Dieci anni di episcopato di mons. Beschi
«Contraddizioni ma sapremo rigenerarci»

Per i dieci anni di episcopato del vescovo di Bergamo, monsignor Francesco Beschi, quattro pagine su «L’Eco» con un’ampia intervista .

«Inizialmente mi sono sentito non solo accolto, ma destinatario di un credito di fiducia che non posso dimenticare. Mi sono sentito a casa in questa Diocesi, che pur vicina a quella delle mie origini, non conoscevo: parrocchia, oratorio, clero, Seminario, organizzazione della Curia, rilevanza sociale, mi apparivano come ambienti e figure familiari. Con il passare degli anni ho cominciato a conoscere alcuni connotati più specifici della Chiesa di Bergamo: il radicamento e la capillarità della sua presenza; la credibilità del clero alimentata dalla sua generosa dedizione e dalla vicinanza alla gente e alla vita della gente; la fede, l’impegno, la generosità del popolo dei battezzati; la consistenza quantitativa ed impressionante delle “opere” e delle strutture ascrivibili alla Diocesi in tutte le sue articolazioni; la fede e la testimonianza delle numerose comunità religiose; l’impegno missionario che viene riconosciuto da parte della Chiesa intera. In questi stessi anni ho avvertito anche il logoramento e lo svuotamento di strutture importanti sul territorio e al centro della Diocesi». È questo uno stralcio dell’ampia intervista su L’Eco di Bergamo al nostro vescovo di Bergamo, monsignor Francesco Beschi, in occasione dei dieci anni del suo episcopato.

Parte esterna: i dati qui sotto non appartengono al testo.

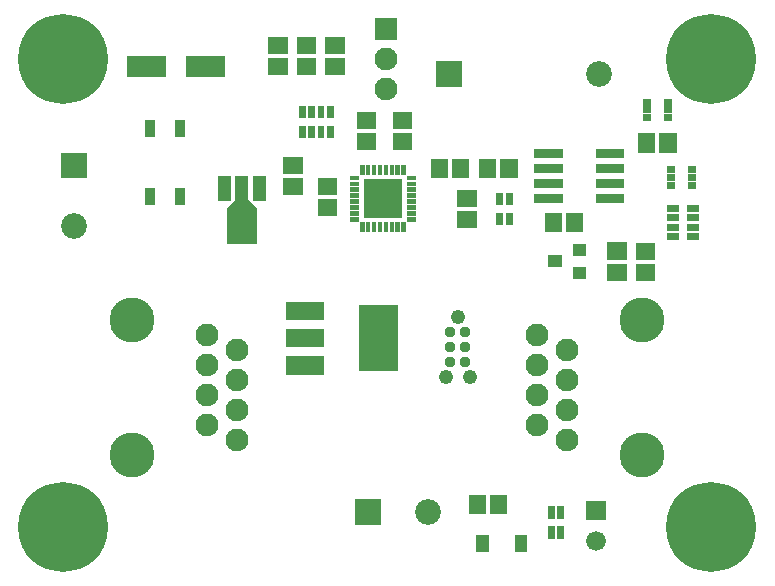
<source format=gbr>
G04 start of page 7 for group -4063 idx -4063 *
G04 Title: (unknown), componentmask *
G04 Creator: pcb 20140316 *
G04 CreationDate: Sat 17 Sep 2016 09:31:19 PM GMT UTC *
G04 For: ndholmes *
G04 Format: Gerber/RS-274X *
G04 PCB-Dimensions (mil): 2500.00 1900.00 *
G04 PCB-Coordinate-Origin: lower left *
%MOIN*%
%FSLAX25Y25*%
%LNTOPMASK*%
%ADD86R,0.1005X0.1005*%
%ADD85R,0.0438X0.0438*%
%ADD84R,0.0330X0.0330*%
%ADD83R,0.0690X0.0690*%
%ADD82R,0.1280X0.1280*%
%ADD81R,0.0620X0.0620*%
%ADD80R,0.0151X0.0151*%
%ADD79R,0.0420X0.0420*%
%ADD78R,0.0235X0.0235*%
%ADD77R,0.0227X0.0227*%
%ADD76C,0.0370*%
%ADD75R,0.0400X0.0400*%
%ADD74R,0.0572X0.0572*%
%ADD73R,0.0300X0.0300*%
%ADD72C,0.0660*%
%ADD71C,0.2997*%
%ADD70C,0.1500*%
%ADD69C,0.0860*%
%ADD68C,0.0760*%
%ADD67C,0.0001*%
%ADD66C,0.0490*%
G54D66*X148500Y87000D03*
X152500Y67000D03*
X144500D03*
G54D67*G36*
X141200Y172300D02*Y163700D01*
X149800D01*
Y172300D01*
X141200D01*
G37*
G54D68*X185000Y66000D03*
G54D69*X195500Y168000D03*
G54D68*X175000Y71000D03*
Y81000D03*
X75000Y66000D03*
X65000Y61000D03*
X75000Y56000D03*
X65000Y51000D03*
Y81000D03*
X75000Y76000D03*
X65000Y71000D03*
X75000Y46000D03*
G54D67*G36*
X114200Y26300D02*Y17700D01*
X122800D01*
Y26300D01*
X114200D01*
G37*
G54D69*X138500Y22000D03*
G54D70*X40000Y86000D03*
G54D71*X17000Y173000D03*
G54D67*G36*
X16200Y141800D02*Y133200D01*
X24800D01*
Y141800D01*
X16200D01*
G37*
G54D69*X20500Y117500D03*
G54D70*X40000Y41000D03*
G54D71*X17000Y17000D03*
G54D67*G36*
X120700Y186800D02*Y179200D01*
X128300D01*
Y186800D01*
X120700D01*
G37*
G54D68*X124500Y173000D03*
Y163000D03*
G54D71*X233000Y173000D03*
Y17000D03*
G54D68*X185000Y46000D03*
X175000Y51000D03*
X185000Y56000D03*
X175000Y61000D03*
X185000Y76000D03*
G54D70*X210000Y86000D03*
Y41000D03*
G54D67*G36*
X191200Y25800D02*Y19200D01*
X197800D01*
Y25800D01*
X191200D01*
G37*
G54D72*X194500Y12500D03*
G54D73*X196000Y126500D02*X202500D01*
X196000Y131500D02*X202500D01*
X196000Y136500D02*X202500D01*
X196000Y141500D02*X202500D01*
G54D74*X201107Y109043D02*X201893D01*
X201107Y101957D02*X201893D01*
G54D73*X175500Y141500D02*X182000D01*
X175500Y136500D02*X182000D01*
X175500Y131500D02*X182000D01*
X175500Y126500D02*X182000D01*
G54D74*X180414Y118893D02*Y118107D01*
G54D75*X180500Y105600D02*X181100D01*
G54D74*X187500Y118893D02*Y118107D01*
G54D75*X188700Y101700D02*X189300D01*
X188700Y109500D02*X189300D01*
G54D76*X146000Y82000D03*
X151000D03*
X146000Y77000D03*
X151000D03*
X146000Y72000D03*
X151000D03*
G54D74*X151107Y119457D02*X151893D01*
G54D77*X162425Y120587D02*Y118717D01*
X165575Y120587D02*Y118717D01*
G54D74*X151107Y126543D02*X151893D01*
G54D77*X165575Y127283D02*Y125413D01*
X162425Y127283D02*Y125413D01*
G54D74*X162043Y24850D02*Y24064D01*
X154957Y24850D02*Y24064D01*
X218543Y145393D02*Y144607D01*
X211457Y145393D02*Y144607D01*
G54D78*X211246Y158620D02*X211699D01*
X211246Y156060D02*X211699D01*
X211246Y153500D02*X211699D01*
X218273D02*X218726D01*
X218273Y156060D02*X218726D01*
X218273Y158620D02*X218726D01*
X219260Y136060D02*X219713D01*
X219260Y133500D02*X219713D01*
X219260Y130940D02*X219713D01*
G54D77*X219217Y123224D02*X221087D01*
X219217Y120075D02*X221087D01*
X219217Y116925D02*X221087D01*
X219217Y113776D02*X221087D01*
G54D78*X226287Y130940D02*X226740D01*
X226287Y133500D02*X226740D01*
X226287Y136060D02*X226740D01*
G54D77*X225913Y113776D02*X227783D01*
X225913Y116925D02*X227783D01*
X225913Y120075D02*X227783D01*
X225913Y123224D02*X227783D01*
G54D74*X210607Y101914D02*X211393D01*
X210607Y109000D02*X211393D01*
G54D77*X182802Y22860D02*Y20990D01*
X179652Y22860D02*Y20990D01*
Y16164D02*Y14294D01*
X182802Y16164D02*Y14294D01*
G54D79*X169500Y12100D02*Y10900D01*
X156600Y12100D02*Y10900D01*
G54D74*X158457Y136893D02*Y136107D01*
X165543Y136893D02*Y136107D01*
X142414Y136893D02*Y136107D01*
X149500Y136893D02*Y136107D01*
G54D80*X130390Y136874D02*Y135220D01*
X128421Y136874D02*Y135220D01*
X126453Y136874D02*Y135220D01*
X124484Y136874D02*Y135220D01*
X122516Y136874D02*Y135220D01*
X120547Y136874D02*Y135220D01*
X118579Y136874D02*Y135220D01*
X116610Y136874D02*Y135220D01*
G54D74*X93107Y137500D02*X93893D01*
X129607Y145457D02*X130393D01*
X129607Y152543D02*X130393D01*
X117607Y145457D02*X118393D01*
X117607Y152543D02*X118393D01*
X97607Y170500D02*X98393D01*
X97607Y177586D02*X98393D01*
X107107Y177543D02*X107893D01*
X107107Y170457D02*X107893D01*
G54D77*X106024Y156283D02*Y154413D01*
Y149587D02*Y147717D01*
X102875Y156283D02*Y154413D01*
Y149587D02*Y147717D01*
X99725Y156283D02*Y154413D01*
X96576Y156283D02*Y154413D01*
Y149587D02*Y147717D01*
X99725Y149587D02*Y147717D01*
G54D80*X113126Y133390D02*X114780D01*
X113126Y131421D02*X114780D01*
X113126Y129453D02*X114780D01*
X113126Y127484D02*X114780D01*
X113126Y125516D02*X114780D01*
G54D74*X93107Y130414D02*X93893D01*
X104607Y130543D02*X105393D01*
G54D81*X94300Y89000D02*X100900D01*
X94300Y80000D02*X100900D01*
X94300Y70900D02*X100900D01*
G54D82*X122000Y84500D02*Y75500D01*
G54D80*X113126Y123547D02*X114780D01*
X113126Y121579D02*X114780D01*
X113126Y119610D02*X114780D01*
X116610Y117780D02*Y116126D01*
G54D74*X104607Y123457D02*X105393D01*
G54D80*X118579Y117780D02*Y116126D01*
X120547Y117780D02*Y116126D01*
X122516Y117780D02*Y116126D01*
G54D67*G36*
X117097Y132902D02*Y120097D01*
X129903D01*
Y132902D01*
X117097D01*
G37*
G36*
Y120097D01*
X129903D01*
Y132902D01*
X117097D01*
G37*
G54D80*X124484Y117780D02*Y116126D01*
X126453Y117780D02*Y116126D01*
X128421Y117780D02*Y116126D01*
X130390Y117780D02*Y116126D01*
X132220Y119610D02*X133874D01*
X132220Y121579D02*X133874D01*
X132220Y123547D02*X133874D01*
X132220Y125516D02*X133874D01*
X132220Y127484D02*X133874D01*
X132220Y129453D02*X133874D01*
X132220Y131421D02*X133874D01*
X132220Y133390D02*X133874D01*
G54D74*X88107Y177543D02*X88893D01*
X88107Y170457D02*X88893D01*
G54D83*X61193Y170500D02*X67492D01*
X41508D02*X47807D01*
G54D84*X56000Y150950D02*Y148550D01*
X46000Y150950D02*Y148550D01*
Y128450D02*Y126050D01*
X56000Y128450D02*Y126050D01*
G54D85*X82406Y131905D02*Y127811D01*
X76500Y131905D02*Y120095D01*
G54D86*Y118361D02*Y116471D01*
G54D67*G36*
X78385Y126350D02*X81649Y123086D01*
X79805Y121242D01*
X76541Y124506D01*
X78385Y126350D01*
G37*
G36*
X71351Y123086D02*X74615Y126350D01*
X76459Y124506D01*
X73195Y121242D01*
X71351Y123086D01*
G37*
G54D85*X70594Y131905D02*Y127811D01*
M02*

</source>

In un dialogo con il nostro direttore Alberto Ceresoli, il vescovo racconta la «sua» Bergamo e la realtà ecclesiale: «Se dovessi valutare quantitativamente la realtà ecclesiale, non potrei che ammettere una contrazione su tutti i fronti: dal numero dei sacerdoti e seminaristi a quello dei consacrati e degli operatori pastorali; dalla partecipazione ai momenti qualificanti la comunità cristiana alla domanda di Sacramenti. Lo stesso volontariato soffre, come quello sociale, di una flessione e di un invecchiamento che pongono molti interrogativi – prosegue -. Ma anche dal punto di vista della qualità della vita cristiana le provocazioni non mancano. La secolarizzazione diffusa, la “distanza” giovanile, la paradossale contraddizione tra appartenenze ecclesiali indiscusse e indiscutibili e criteri di giudizio e scelte di vita che le sembrano contraddire, ma non vengono avvertite così. Tengo sotto gli occhi un’interessante indagine condotta sotto la competente guida del professor Nando Pagnoncelli nel 2004, relativa all’immagine riconosciuta della Chiesa a Bergamo: ritengo che quell’immagine sia profondamente mutata».

Con un chiara percezione di contraddizioni interne alla comunità: «Con frequenza riscontro la divaricazione tra gesti personali e comunitari di grande intensità solidale - non dimentichiamo che insieme alla Chiesa, la nostra terra esprime un’esperienza di volontariato tra le primissime in Italia -, e manifestazioni, scelte politiche e sociali, giudizi e comportamenti che appaiono contraddittori e antievangelici, proprio da parte di chi riconferma e addirittura giustifica la propria identità cristiana, in nome di questi gesti. Abbiamo pertanto una comunità che da decenni ha accolto persone di altri Paesi in misura percentuale tra le più alte in Italia, senza particolari conflitti sociali, e nello stesso tempo un sentire diffuso che si rappresenta come ostile a questa convivenza» spiega. Ma c’è anche un auspicio: «Che la Chiesa di Bergamo avverta con gioia il dono e la possibilità, che scaturiscono dalla “novità” della fede, di rigenerare l’intera nostra comunità e la sua capacità di sperare».

Nelle quattro pagine che L’Eco di Bergamo dedica allo speciale anniversario, anche l’editoriale del vicario generale della Diocesi di Bergamo monsignor Davide Pelucchi: «Carissimo Vescovo Francesco, pochi giorni fa, incontrando a Chiuduno i membri dei Consigli Pastorali Territoriali, Lei ha proposto come modello, per il prossimo cammino pastorale, la figura di Abramo, invitandoci ad avere fiducia nel futuro che Dio ci prepara e a credere che è Lui ad inviarci verso la vita piena – inizia così il testo -. A partire da questa sollecitazione le esprimo, a nome dell’intera Diocesi, il grazie più sincero e profondo per i dieci anni trascorsi a servizio della nostra Chiesa. Le molteplici ragioni della nostra gratitudine le riassumo così: “I frutti del suo ministero hanno superato le promesse dei fiori”».